CLEVELAND -- The U. S. Senate could vote any day now on the "internet sales tax bill."
The bill would force online retailers to collect both state and local sales taxes. Local small businesses say the added costs could affect their growth.
Deby Cowdin started "From the Blue Bag" seven years ago after a friend dared her to create something functional from a wine bottle. She collects alcohol bottles from bars and restaurants across Northeast Ohio and makes them into serving platters.
"I started at farmers markets at Crocker Park and now we're in over 300 stores and do art shows all over the U.S.," says Cowdin.
But the biggest growth she's seen is not from a market stand.

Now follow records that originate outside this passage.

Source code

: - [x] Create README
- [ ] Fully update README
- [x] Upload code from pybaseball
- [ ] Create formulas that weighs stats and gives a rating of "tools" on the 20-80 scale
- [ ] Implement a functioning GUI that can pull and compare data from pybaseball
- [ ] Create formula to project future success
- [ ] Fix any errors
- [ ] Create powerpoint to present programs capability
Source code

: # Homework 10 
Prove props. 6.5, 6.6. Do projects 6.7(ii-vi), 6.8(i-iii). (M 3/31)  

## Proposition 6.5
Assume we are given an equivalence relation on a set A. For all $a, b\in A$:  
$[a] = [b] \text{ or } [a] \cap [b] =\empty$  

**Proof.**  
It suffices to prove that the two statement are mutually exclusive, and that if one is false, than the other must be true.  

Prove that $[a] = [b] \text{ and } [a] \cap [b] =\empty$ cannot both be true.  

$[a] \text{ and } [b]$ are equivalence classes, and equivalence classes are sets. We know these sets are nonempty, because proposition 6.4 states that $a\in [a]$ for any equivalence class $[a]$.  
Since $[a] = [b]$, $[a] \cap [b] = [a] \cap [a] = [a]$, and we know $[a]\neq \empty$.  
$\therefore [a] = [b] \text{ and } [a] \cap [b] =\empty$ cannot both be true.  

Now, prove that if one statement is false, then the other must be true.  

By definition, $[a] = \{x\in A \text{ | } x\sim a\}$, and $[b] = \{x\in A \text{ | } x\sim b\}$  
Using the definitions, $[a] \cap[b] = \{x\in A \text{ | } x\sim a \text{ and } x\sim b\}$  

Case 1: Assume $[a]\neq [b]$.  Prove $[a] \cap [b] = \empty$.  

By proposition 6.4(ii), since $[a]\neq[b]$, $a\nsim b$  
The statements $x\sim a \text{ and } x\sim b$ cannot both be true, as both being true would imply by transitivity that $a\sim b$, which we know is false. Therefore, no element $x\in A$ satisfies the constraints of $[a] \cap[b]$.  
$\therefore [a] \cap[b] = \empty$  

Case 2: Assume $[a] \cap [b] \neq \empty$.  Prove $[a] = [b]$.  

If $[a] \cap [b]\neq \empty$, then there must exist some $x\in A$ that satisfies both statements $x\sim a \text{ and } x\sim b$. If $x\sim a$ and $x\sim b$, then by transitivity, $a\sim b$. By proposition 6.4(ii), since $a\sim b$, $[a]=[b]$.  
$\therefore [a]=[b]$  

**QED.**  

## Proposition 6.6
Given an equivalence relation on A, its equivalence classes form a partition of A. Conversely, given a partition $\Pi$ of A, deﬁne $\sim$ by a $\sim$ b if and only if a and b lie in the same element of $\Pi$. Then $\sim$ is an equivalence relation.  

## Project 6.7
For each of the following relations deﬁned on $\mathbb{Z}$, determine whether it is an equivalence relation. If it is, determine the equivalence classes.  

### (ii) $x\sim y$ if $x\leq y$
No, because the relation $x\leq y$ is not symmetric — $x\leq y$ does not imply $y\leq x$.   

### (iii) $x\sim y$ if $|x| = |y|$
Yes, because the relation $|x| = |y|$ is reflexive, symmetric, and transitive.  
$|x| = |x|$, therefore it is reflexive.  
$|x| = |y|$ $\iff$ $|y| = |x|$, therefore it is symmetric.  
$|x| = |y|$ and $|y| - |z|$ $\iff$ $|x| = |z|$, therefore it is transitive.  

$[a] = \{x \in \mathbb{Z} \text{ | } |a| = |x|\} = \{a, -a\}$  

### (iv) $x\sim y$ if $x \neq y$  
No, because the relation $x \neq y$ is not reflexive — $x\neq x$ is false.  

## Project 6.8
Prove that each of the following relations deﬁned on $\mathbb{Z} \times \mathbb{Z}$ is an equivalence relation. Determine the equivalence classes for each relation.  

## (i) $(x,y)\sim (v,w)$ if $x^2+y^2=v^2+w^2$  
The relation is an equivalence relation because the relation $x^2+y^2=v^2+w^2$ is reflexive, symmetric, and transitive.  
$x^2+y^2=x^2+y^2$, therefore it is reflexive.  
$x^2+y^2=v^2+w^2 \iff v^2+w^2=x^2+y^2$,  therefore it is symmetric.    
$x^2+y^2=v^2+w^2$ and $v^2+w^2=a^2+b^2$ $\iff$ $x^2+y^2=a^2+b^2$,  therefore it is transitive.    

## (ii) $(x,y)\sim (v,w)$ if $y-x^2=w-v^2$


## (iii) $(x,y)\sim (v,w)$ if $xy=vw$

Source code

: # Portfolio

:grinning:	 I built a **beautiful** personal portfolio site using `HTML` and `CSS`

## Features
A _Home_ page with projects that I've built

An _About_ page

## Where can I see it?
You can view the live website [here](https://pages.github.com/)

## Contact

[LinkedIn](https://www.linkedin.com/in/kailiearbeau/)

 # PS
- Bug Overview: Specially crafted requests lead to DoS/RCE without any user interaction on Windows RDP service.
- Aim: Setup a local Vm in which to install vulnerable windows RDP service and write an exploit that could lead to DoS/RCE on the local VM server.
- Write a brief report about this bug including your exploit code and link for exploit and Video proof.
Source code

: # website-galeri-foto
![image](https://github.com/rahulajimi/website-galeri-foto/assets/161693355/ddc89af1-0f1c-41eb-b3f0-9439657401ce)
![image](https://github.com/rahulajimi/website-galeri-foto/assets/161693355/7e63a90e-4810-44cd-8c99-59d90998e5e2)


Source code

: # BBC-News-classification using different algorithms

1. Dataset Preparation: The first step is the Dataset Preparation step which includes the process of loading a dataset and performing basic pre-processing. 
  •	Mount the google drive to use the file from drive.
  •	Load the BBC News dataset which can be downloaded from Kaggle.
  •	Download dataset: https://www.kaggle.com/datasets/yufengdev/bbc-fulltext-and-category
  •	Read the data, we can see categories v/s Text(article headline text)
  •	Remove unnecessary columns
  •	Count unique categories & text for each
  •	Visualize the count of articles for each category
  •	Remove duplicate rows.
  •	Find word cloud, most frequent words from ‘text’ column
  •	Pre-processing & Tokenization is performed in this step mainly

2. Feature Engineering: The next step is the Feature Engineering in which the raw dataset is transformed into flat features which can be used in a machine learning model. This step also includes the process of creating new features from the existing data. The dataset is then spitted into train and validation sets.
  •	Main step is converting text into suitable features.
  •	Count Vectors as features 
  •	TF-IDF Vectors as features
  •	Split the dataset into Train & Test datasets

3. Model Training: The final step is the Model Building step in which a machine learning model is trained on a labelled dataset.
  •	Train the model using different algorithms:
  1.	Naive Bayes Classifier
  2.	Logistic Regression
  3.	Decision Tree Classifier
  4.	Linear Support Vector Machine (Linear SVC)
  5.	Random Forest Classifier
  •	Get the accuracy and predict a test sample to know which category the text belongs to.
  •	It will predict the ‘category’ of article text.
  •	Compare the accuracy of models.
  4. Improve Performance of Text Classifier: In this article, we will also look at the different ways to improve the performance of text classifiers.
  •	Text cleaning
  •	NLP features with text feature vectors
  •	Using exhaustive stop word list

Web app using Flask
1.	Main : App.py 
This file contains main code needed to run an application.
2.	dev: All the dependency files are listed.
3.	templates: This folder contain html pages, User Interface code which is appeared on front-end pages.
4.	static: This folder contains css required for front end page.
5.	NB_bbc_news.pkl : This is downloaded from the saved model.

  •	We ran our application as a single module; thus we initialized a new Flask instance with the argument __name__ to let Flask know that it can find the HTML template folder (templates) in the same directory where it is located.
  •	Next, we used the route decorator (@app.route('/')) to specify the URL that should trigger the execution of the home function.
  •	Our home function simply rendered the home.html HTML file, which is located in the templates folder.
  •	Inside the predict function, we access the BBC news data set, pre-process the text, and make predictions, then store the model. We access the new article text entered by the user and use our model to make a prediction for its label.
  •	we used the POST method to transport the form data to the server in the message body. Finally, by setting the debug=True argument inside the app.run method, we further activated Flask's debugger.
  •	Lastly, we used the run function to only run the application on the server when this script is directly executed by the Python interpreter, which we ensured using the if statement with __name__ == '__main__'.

It's from internet sales, where customers across the country can order a one of a kind piece with no sales tax.
At least for now.
A bipartisan group in the Senate wants to change the law so that any company making over $1 million in revenue would charge sales tax online. They say the advantage given to online shops undercuts brick and mortar stores.
"Online retailers -- who do not collect sales taxes -- can sometimes undercut the price a brick-and-mortar retailer can charge by 10 or more percent, just because of this situation," says David French, Government Relations for the National Retail Federation.
One study estimates the government is missing out on about $23 billion in sales tax revenue from last year alone.
But business owners like Cowdin say this type of law could stunt the growth of a small business, trying to make it on a national scale.
"They're already paying for shipping. So, it's almost like a punishment for them. So, it's not going to give my customer any incentive. And it may also deter them because $10 can make a big difference," says Cowdin.
The argument lawmakers are also making is that this is not a new tax. Typically, the consumer is responsible for reporting any online purchases without sales tax when they file their taxes. In most cases that doesn't always happen.